Adams explained his ruling by pointing out Himmelreich had not alleged the guards were aware of any specific threat made against him, and that decisions regarding inmate safety are, in the end, an exercise of judgment.

The judge went on to note that the section of the Act relevant to the case is an exception to its general waiver of sovereign immunity from tort claims against the United States.

In March 2011, Adams tossed Himmelreich's other lawsuit for failure to state a claim.

A year later, the Sixth Circuit remanded Himmelreich's Eighth Amendment claim alleging Simmons and Butts failed to protect him from an inmate-on-inmate assault. The district court then granted the government's motion for summary judgment on the grounds that Himmelreich failed to exhaust his administrative remedies and that his second lawsuit was precluded by the Act's judgment bar, which "establishes a 'complete bar' to 'any action' against government employees in connection with acts that have been the subject of an action under ... the FTCA that has gone to 'judgment.'"

To hammer the point home, the court noted that Himmelreich's Eighth Amendment claim arises out of the very same occurrence as his prior suit, the assault in 2008, and the same actions: the alleged prison's failure to protect him.

The Sixth Circuit reversed, excusing Himmelreich's failure to exhaust his administrative remedies on the grounds that he claimed to have been threatened by prison officials who allegedly pressured him into not pursing them.

The three-judge panel also held the Act's judgment bar did not apply to the inmate's Eighth Amendment claim because the district court ultimately dismissed the case for lack of subject matter jurisdiction, and in the absence of jurisdiction, it reasoned, the court lacked the power to enter any judgment at all on the Eighth Amendment question.

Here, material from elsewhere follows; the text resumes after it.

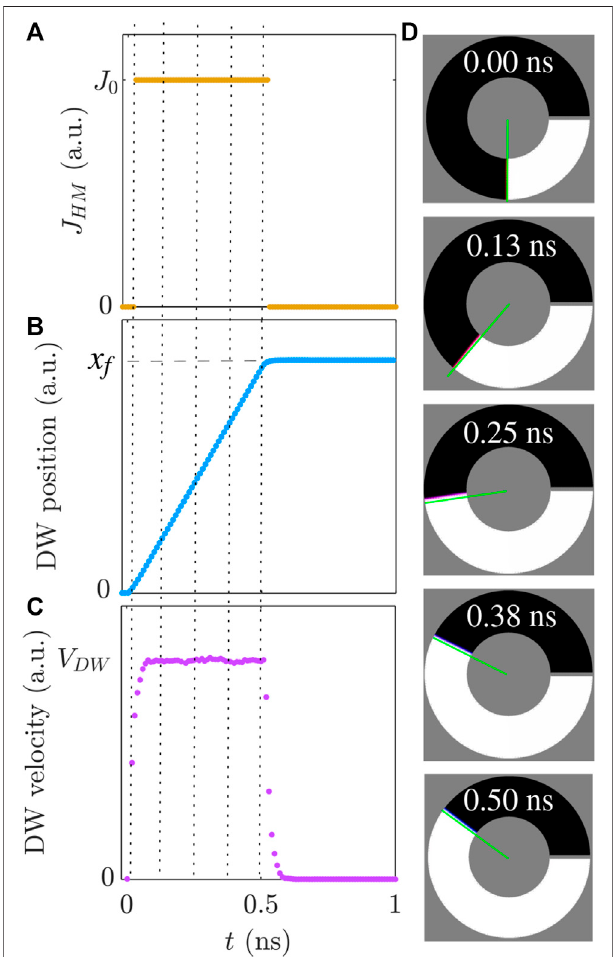
FIGURE 2 | Micromagnetic results of applying a uniform J HM (cid:2) J 0 (cid:2) 2 TA/m 2 (A) showing the relative and fi nal position x f (B) and velocity V DW (C) , as a function of time t , of an UD DW in a curved strip ( w (cid:2) 256 nm and r e (cid:2) 384 nm), at T (cid:2) 260 K. Insets (D) are snapshots of the magnetic con fi guration in sublattice i (cid:2) 1 at different times [highlighted by the vertical dotted lines in (A – C) ]. Green solid lines are for guiding the eye and are co- parallel with the strip radius.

The panel also noted that as a general rule, "a dismissal for a lack of subject matter jurisdiction carries no preclusive effect."

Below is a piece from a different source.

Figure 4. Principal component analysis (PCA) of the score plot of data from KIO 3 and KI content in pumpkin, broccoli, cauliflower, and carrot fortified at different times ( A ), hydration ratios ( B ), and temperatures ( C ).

On Monday, the unanimous U.S. Supreme Court affirmed the Sixth Circuit and held that the judgment bar provision doesn't apply to claims dismissed under the Act's discretionary-function exception, or any other exception.

"The judgment bar is a provision of Chapter 171. The 'exceptions' section's plain text thus dictates that the judgment bar does 'not apply' to cases that, like Himmelreich's first suit, are based on the performance of a discre­tionary function," Justice Sonia Sotomayor wrote for the high court. "Because the judgment bar provision does not apply to Himmelreich's first suit, his second suit—against individual prison employees—should be permitted to go forward. Nothing about the "exceptions" section or the judgment bar provision gives this court any reason to disregard the plain text of the statute."

Sotomayor said the government's counterargument "is a parade of horribles that it believes will come to pass if every provision of Chapter 171 'shall not apply' to the 'exceptions' category of claims," a viewpoint the Supreme Court disagreed with.

"Had the district court in this case issued a judgment dismissing Himmel­reich's first suit because, e.g., the prison employees were not negli­gent, it would make sense that the judgment bar provision would prevent a second suit against the employees," Sotomayor wrote. "But where an FTCA claim is dismissed because it falls within one of the 'exceptions,' the dismissal signals merely that the United States cannot be held liable for a particular claim; it has no logical bearing on whether an em­ployee can be liable instead."